Solo in Italia è possibile lavorare in un negozio di calze come stagista. Solo in Italia è possibile lavorare come collaboratore in un call center, otto ore per cinque giorni la settimana, senza tutela per malattia e maternità. Solo in Italia è possibile.

Solo in Italia è possibile lavorare in un negozio di calze come stagista. Solo in Italia è possibile lavorare come collaboratore in un call center, otto ore per cinque giorni la settimana, senza tutela per malattia e maternità. Solo in Italia è possibile lavorare da precario in un ente pubblico di ricerca, in funzioni di delicato interesse pubblico. Solo in Italia esiste il contratto parasubordinato. Chi lo firma non è esattamente un dipendente, come indica il nome. Infatti non ne condivide i diritti e affronta molti più rischi, come fosse un autonomo. Il parasubordinato ha consentito alle imprese e alle cooperative sociali di assumere un dipendente, pagato meno, con bassi contributi previdenziali e non protetto.

In Italia ci sono oltre 1,4 milioni di parasubordinati, tra questi 546mila collaboratori a progetto con uno stipendio medio di 10mila euro lordi all’anno. La flessibilità del lavoro è una realtà – 7 su 10 i contratti a tempo determinato sul totale dei nuovi rapporti di lavoro nel 2013 -, il precariato permanente è la sua degenerazione. Ma non è l’unica via possibile, c’è ancora un’opportunità.

Il parasubordinato deve essere abolito: i dipendenti mascherati da co.co.co diventino dipendenti a termine, apprendisti o interinali, e i veri collaboratori a progetto diventino professionisti senza albo, con partita Iva e contributi ribassati nei primi anni. Per questi ultimi ci sono 800 milioni di euro in finanziaria, una discontinuità forte col passato, un riconoscimento del lavoro autonomo di seconda generazione. Si può ragionare attorno a un nuovo tipo di contratto, che assorba tutte le forme di lavoro subordinato e eterodiretto.

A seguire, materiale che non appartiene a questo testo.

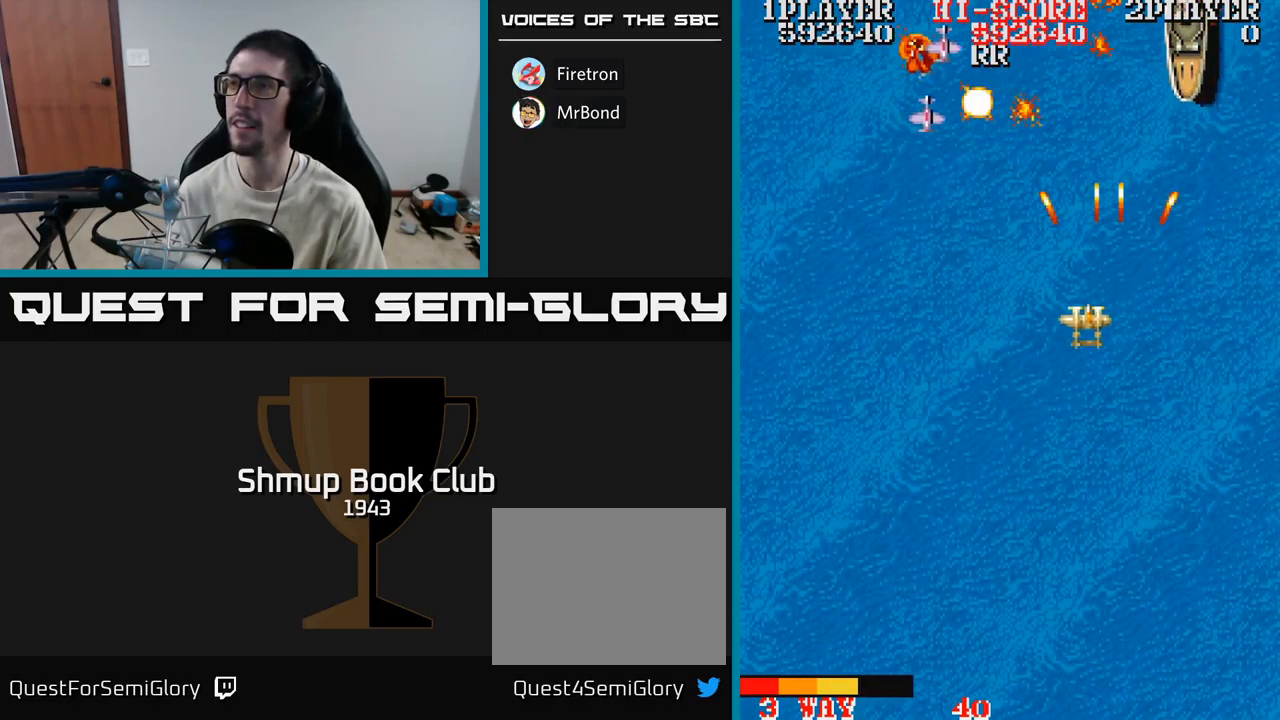
{"buttons": ["A"], "events": [[50, "DPAD_DOWN", "up"], [100, "DPAD_UP", "down"], [134, "DPAD_LEFT", "up"], [184, "DPAD_RIGHT", "down"], [184, "DPAD_UP", "up"], [217, "DPAD_DOWN", "down"], [217, "DPAD_RIGHT", "up"], [300, "DPAD_DOWN", "up"]]}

Un patto professionalizzante tra imprese e giovani: minori costi di licenziamento per i primi tre anni, con regole certe per la stabilizzazione, e in cambio la possibilità di rimanere in un percorso formativo. Mentre si lavora, si può continuare a studiare per il diploma o la laurea, imparare l’inglese o l’uso di un programma informatico: 150 ore indicate dall’impresa, 150 ore scelte dal lavoratore. Si dovrà ridisegnare la formazione professionale, lo stage e l’alternanza, e ridefinire il rapporto tra scuola-università e il sistema delle imprese. A copertura, ci sono i fondi regionali per la formazione e quelli europei. È un investimento dell’impresa, del lavoratore e della collettività per garantire un’assicurazione dentro la flessibilità. Il contratto professionalizzante è un’occasione per i giovani che chiedono lavoro, per avere un reddito ma anche per potersi realizzare, conquistare opportunità di cultura e professionalità. E libertà.